Fuss arrived about one-third of the way through the post-World War II bear market, which saw long-term government yields rising from 2½%, where the Federal Reserve had pegged them to help finance the war effort, to a peak of 15% by September 1981. A constant-maturity, 2.5% 30-year bond would have lost 83% of its value over that span, according to the classic A History of Interest Rates, by Sidney Homer and Richard Sylla.

But to make investment decisions now, he says, he wouldn’t rely on the history of the 1970s and 1980s, when inflation and interest rates soared to records well into double digits. Back then, clipping big interest coupons and reinvesting them at ever-rising rates helped to offset the bear market’s ravages. Even during the doleful decade of the ’70s, $726 invested in Baa-rated corporate bonds would have grown to $1,153, according to data from the NYU Stern School of Business. (The series started with $100 invested in different asset classes, starting in 1928.)

Now, with paltry yields of about 1.75% on 10-year Treasuries and with triple-B corporates providing only about a percentage point more, there’s precious little interest income to cushion price declines. “It makes no sense buying good corporate credits at current yields,” Fuss declares, arguing that strongly profitable companies with solid balance sheets are acting in the interest of equity investors, not their creditors.

For instance, he continues, some prominent pharmaceutical makers have a history of raising their dividends 5% to 10% a year. Even assuming that their stocks don’t go up over the long term, those growing payouts would mean an equity investor likely would earn at least twice as much, and perhaps four times as much, as the owner of the company’s bonds.

Instead, Fuss would opt for a package of BB credits, the highest rung of what’s still called high yield and with the potential of being promoted to investment-grade. He cites the debt of Ford Motor (ticker: F) and its credit subsidiary as examples. While the auto maker’s bonds remain rated below investment-grade, its shares have more than doubled in the past year, bolstered both by the potential of its electric F-150 Lightning pickup and its strengthening balance sheet.
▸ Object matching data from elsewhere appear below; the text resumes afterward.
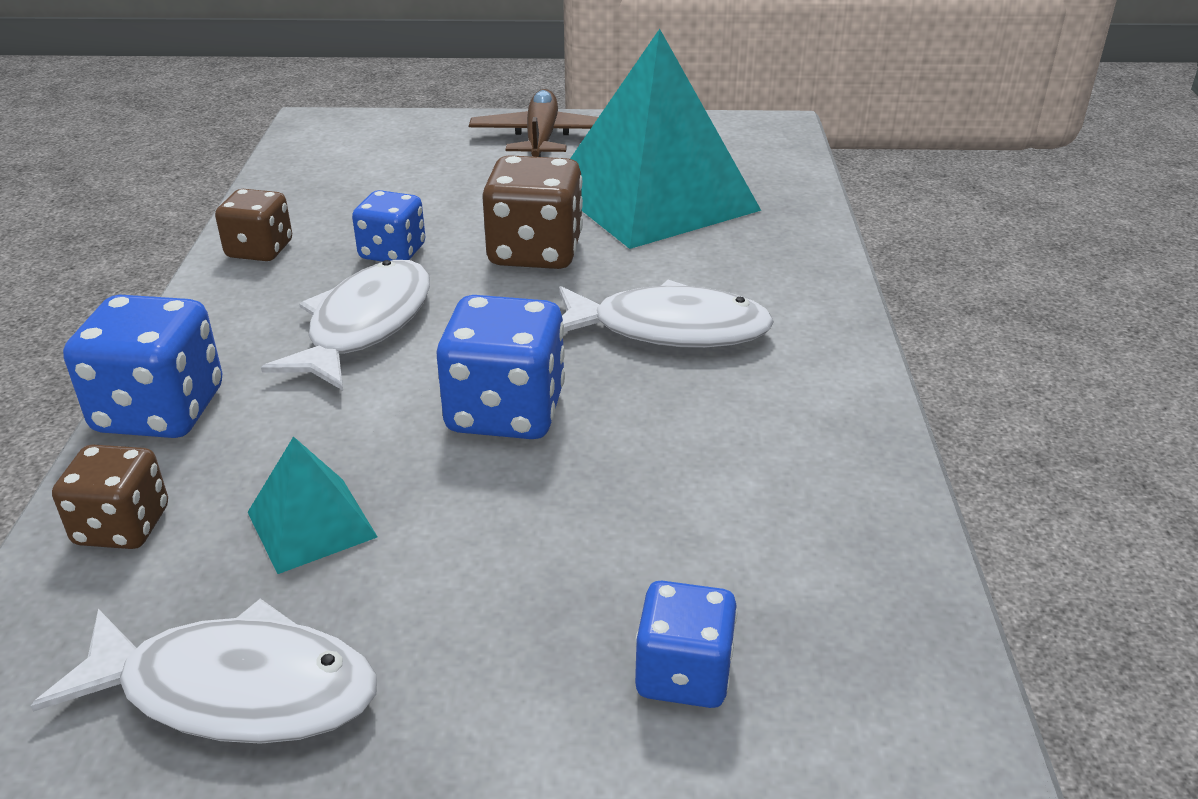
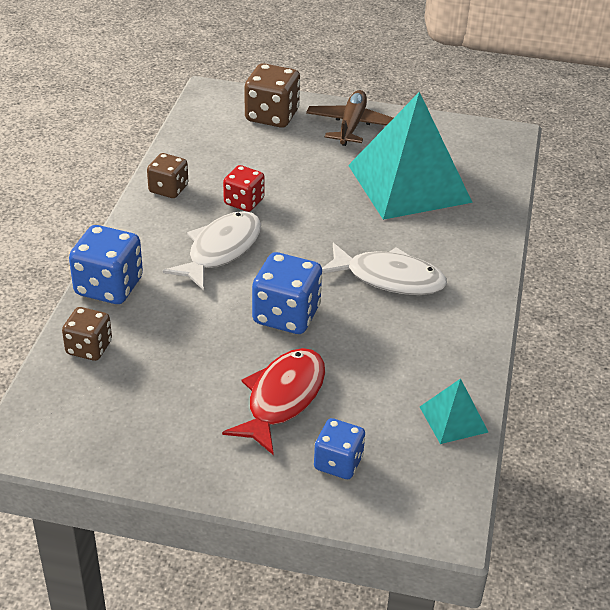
camera: 10 degrees right, 5 degrees up
white fish [31,599,377,744] -> none
turquoise pyramid [248,436,377,574] -> turquoise pyramid moved to [420,378,488,444]
blue dice [352,190,425,262] -> red dice [223,165,265,212]
brown dice [482,155,583,269] -> brown dice moved to [245,63,300,128]
none -> red fish [222,348,325,455]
Other speculative-grade credits have taken advantage of salubrious market conditions to refinance high-cost debt and extend maturities, he adds.

But rather than being bought based on careful research and strict selectivity, most bonds these days are traded in blocks of 30 to 40 credits for exchange-traded funds linked to an index. Or they may be acquired by active managers who must hew to some benchmark that they can’t chance falling too far behind. Ideally, those managers would do better if they had stable assets and the flexibility to stray from their benchmark, luxuries not afforded open-end funds, such as Loomis Sayles Bond (LSBRX), which Fuss helmed until last year.

The current, still historically low yields reflect the massive liquidity provided by the Fed and other central banks. “This is not comparable to any previous market I’ve even read about,” Fuss observes.

He likens the market to a frozen pond in March. When the ice gets smoother and slicker, it’s in danger of melting, and it’s time to get back on solid ground. Extending the metaphor, he worries about a catastrophic event, comparable to a big chunk of a glacier breaking off, which was what happened during the markets’ pandemic-induced crisis in March 2020.

Read more Up and Down Wall Street: Rate Jitters Sink Stocks, Bonds as 2022 Dawns. What’s Different This Time.

The markets already seem to fear that the ice will be thinner by the time the weather warms this year. They shuddered this past week at the prospect of the Fed lifting rates and reducing its balance sheet sooner than the consensus apparently had expected—even though the central bank still is pegging its key rate near zero and continues to expand its bond holdings.

Investors might look nostalgically back at the 1950s and 1960s as placid times for the markets, but Fuss says there were plenty of rocky patches in those days. Looking ahead, there are the longer-run risks of climate change, geopolitical disruptions, and the dollar’s loss of purchasing power. The reigns of the erstwhile bond kings already are looking like the good old days.